On the Automatic Coding of Text Answers to Open-ended Questions in Surveys

He, Zhoushanyue

On the Automatic Coding of Text Answers to Open-ended Questions in Surveys

Files

He_Zhoushanyue.pdf (1.45 MB)

Date

2021-01-13

Authors

He, Zhoushanyue

Advisor

Schonlau, Matthias

Publisher

University of Waterloo

Abstract

Open-ended questions allow participants to answer survey questions without any constraint. Responses to open-ended questions, however, are more difficult to analyze quantitatively than close-ended questions. In this thesis, I focus on analyzing text responses to open-ended questions in surveys. The thesis includes three parts: double coding of open-ended questions, predictions of potential coding errors in manual coding, and comparison between manual coding and automatic coding. Double coding refers to two coders coding the same observations independently.

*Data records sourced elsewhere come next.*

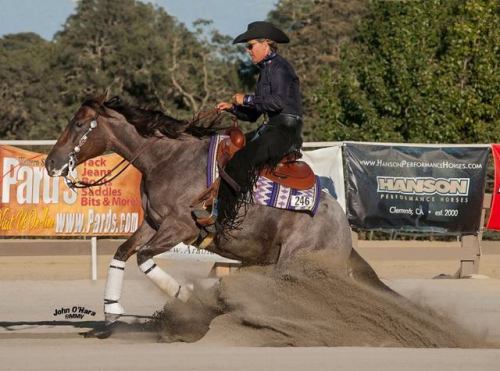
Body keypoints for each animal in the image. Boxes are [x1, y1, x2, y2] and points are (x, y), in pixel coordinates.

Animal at [44, 93, 386, 340]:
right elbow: (122, 252)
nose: (51, 163)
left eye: (79, 124)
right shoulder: (152, 224)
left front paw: (188, 298)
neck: (167, 159)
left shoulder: (179, 227)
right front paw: (111, 312)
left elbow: (143, 258)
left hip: (299, 266)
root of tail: (343, 227)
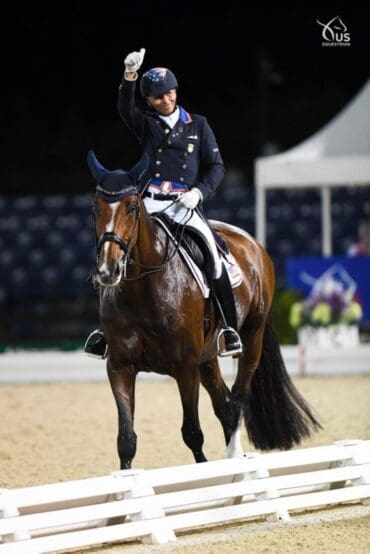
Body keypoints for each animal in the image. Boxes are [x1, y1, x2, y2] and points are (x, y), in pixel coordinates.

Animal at [87, 150, 320, 466]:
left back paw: (235, 456)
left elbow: (192, 433)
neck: (144, 290)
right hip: (207, 357)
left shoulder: (185, 368)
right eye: (95, 209)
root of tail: (252, 243)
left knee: (236, 400)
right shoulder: (120, 366)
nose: (108, 271)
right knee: (224, 404)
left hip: (251, 339)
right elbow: (126, 440)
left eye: (132, 208)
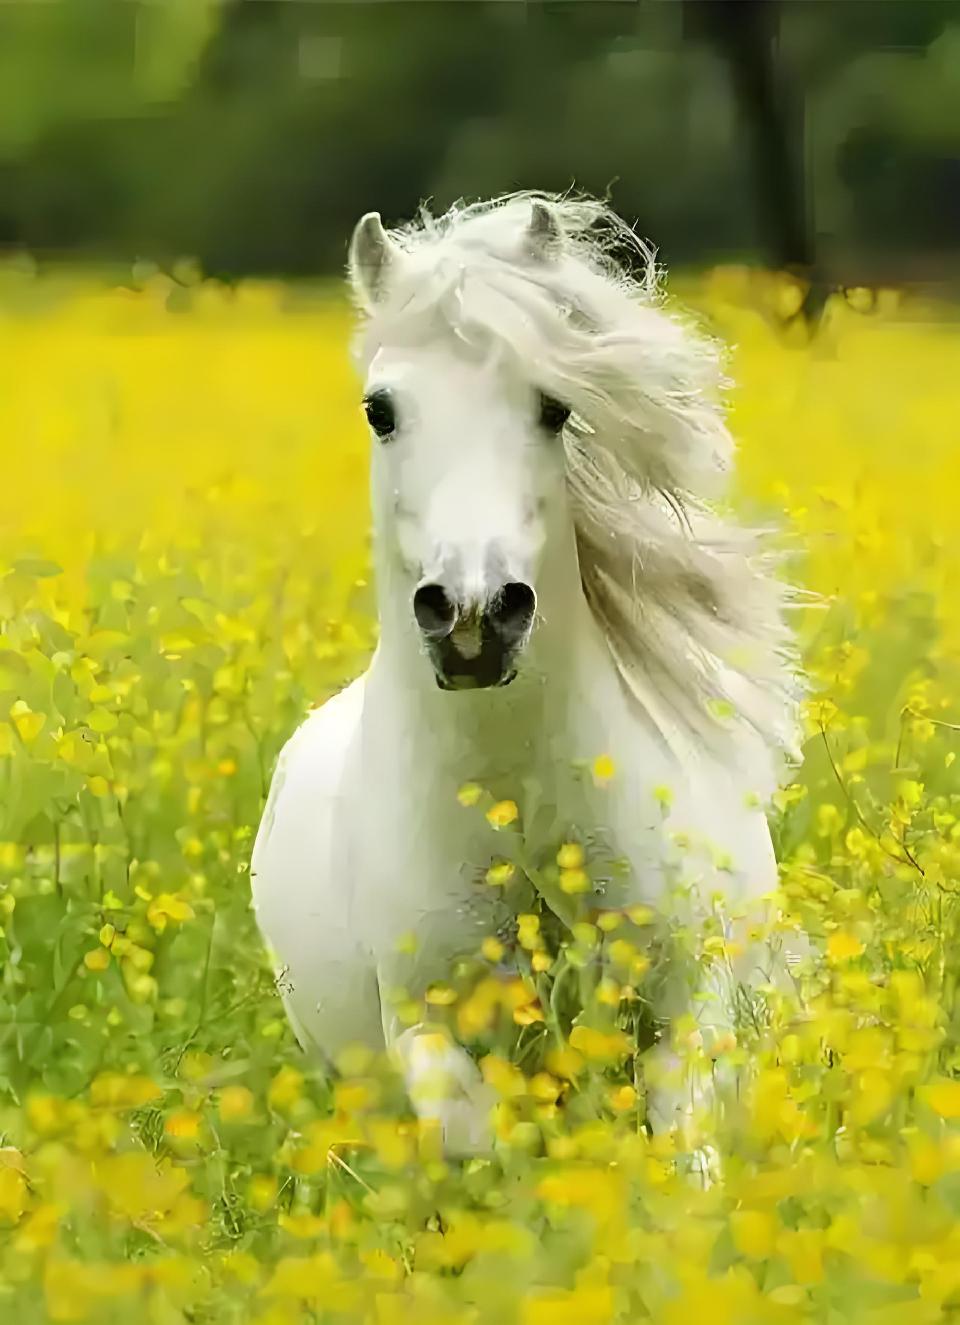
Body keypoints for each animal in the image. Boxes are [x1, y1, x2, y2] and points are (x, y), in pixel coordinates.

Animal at [250, 191, 802, 1158]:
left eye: (553, 406)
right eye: (380, 410)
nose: (473, 616)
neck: (524, 813)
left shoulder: (689, 1012)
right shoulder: (427, 1033)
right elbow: (486, 1150)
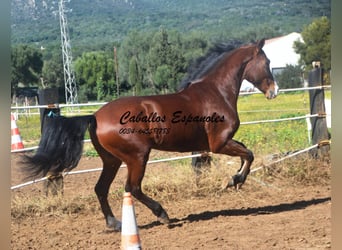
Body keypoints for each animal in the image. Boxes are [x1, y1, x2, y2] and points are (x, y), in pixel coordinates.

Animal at [22, 39, 278, 230]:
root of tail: (94, 116)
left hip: (112, 160)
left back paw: (114, 223)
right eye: (267, 61)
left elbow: (246, 153)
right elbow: (249, 154)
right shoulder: (219, 143)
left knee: (101, 188)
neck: (215, 92)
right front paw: (235, 180)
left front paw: (235, 179)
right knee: (132, 188)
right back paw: (162, 214)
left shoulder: (218, 145)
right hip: (137, 157)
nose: (273, 92)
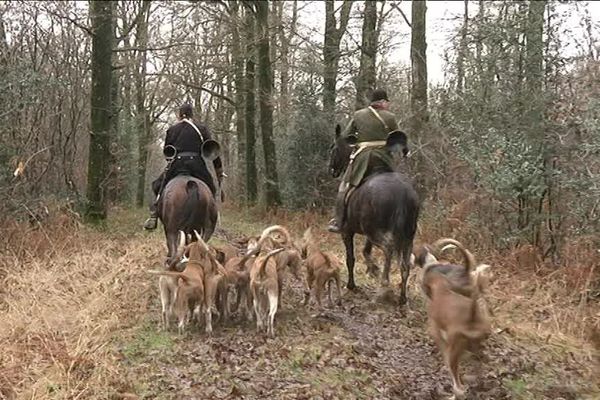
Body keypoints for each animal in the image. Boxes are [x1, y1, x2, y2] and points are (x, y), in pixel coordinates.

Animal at [328, 125, 422, 304]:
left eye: (333, 148)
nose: (332, 170)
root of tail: (402, 195)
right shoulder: (369, 232)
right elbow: (366, 249)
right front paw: (372, 269)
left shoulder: (347, 231)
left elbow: (350, 258)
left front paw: (352, 285)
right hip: (408, 236)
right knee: (405, 265)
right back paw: (402, 297)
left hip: (382, 234)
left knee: (388, 248)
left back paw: (384, 286)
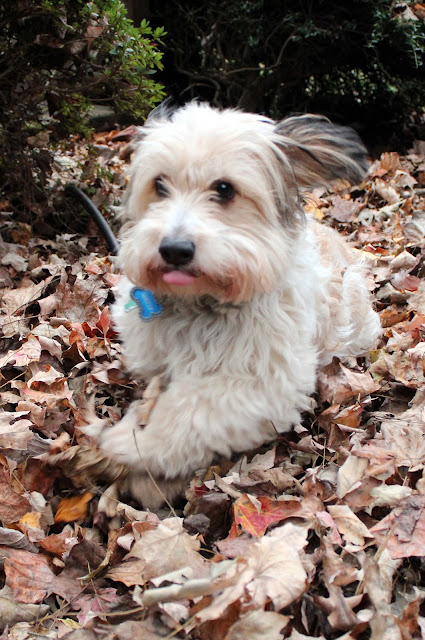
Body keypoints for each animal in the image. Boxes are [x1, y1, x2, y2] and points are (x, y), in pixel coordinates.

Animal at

It is often used to assess coders' reliability. I investigate the usage of double coding to improve the performance of automatic coding. I find that, when the budget for manual coding is fixed, double coding which involves a more experienced expert coder results in a smaller but cleaner training set than single coding, and improves the prediction of statistical learning models when the coding error rate of coders exceeds a threshold. When data have already been double coded, double coding always outperforms single coding. In many research projects, only a subset of data can be double coded due to limited funding. My idea is that researchers can make use of the double-coded subset to improve the coding quality of the remaining single-coded observations. Therefore, I propose a model-assisted coding process that predicts the risk of coding errors. High risk text answers are then double-coded. The proposed coding process reduces coding error while keeping the ability to assess inter-coder reliability. Manual coding and automatic coding are two main approaches to code responses to open-ended questions, yet the similarity or difference in terms of coding error has not been well studied. I compare the coding error of human coders and automated coders. I find, despite a different error rate, human coders and automated coders make similar mistakes.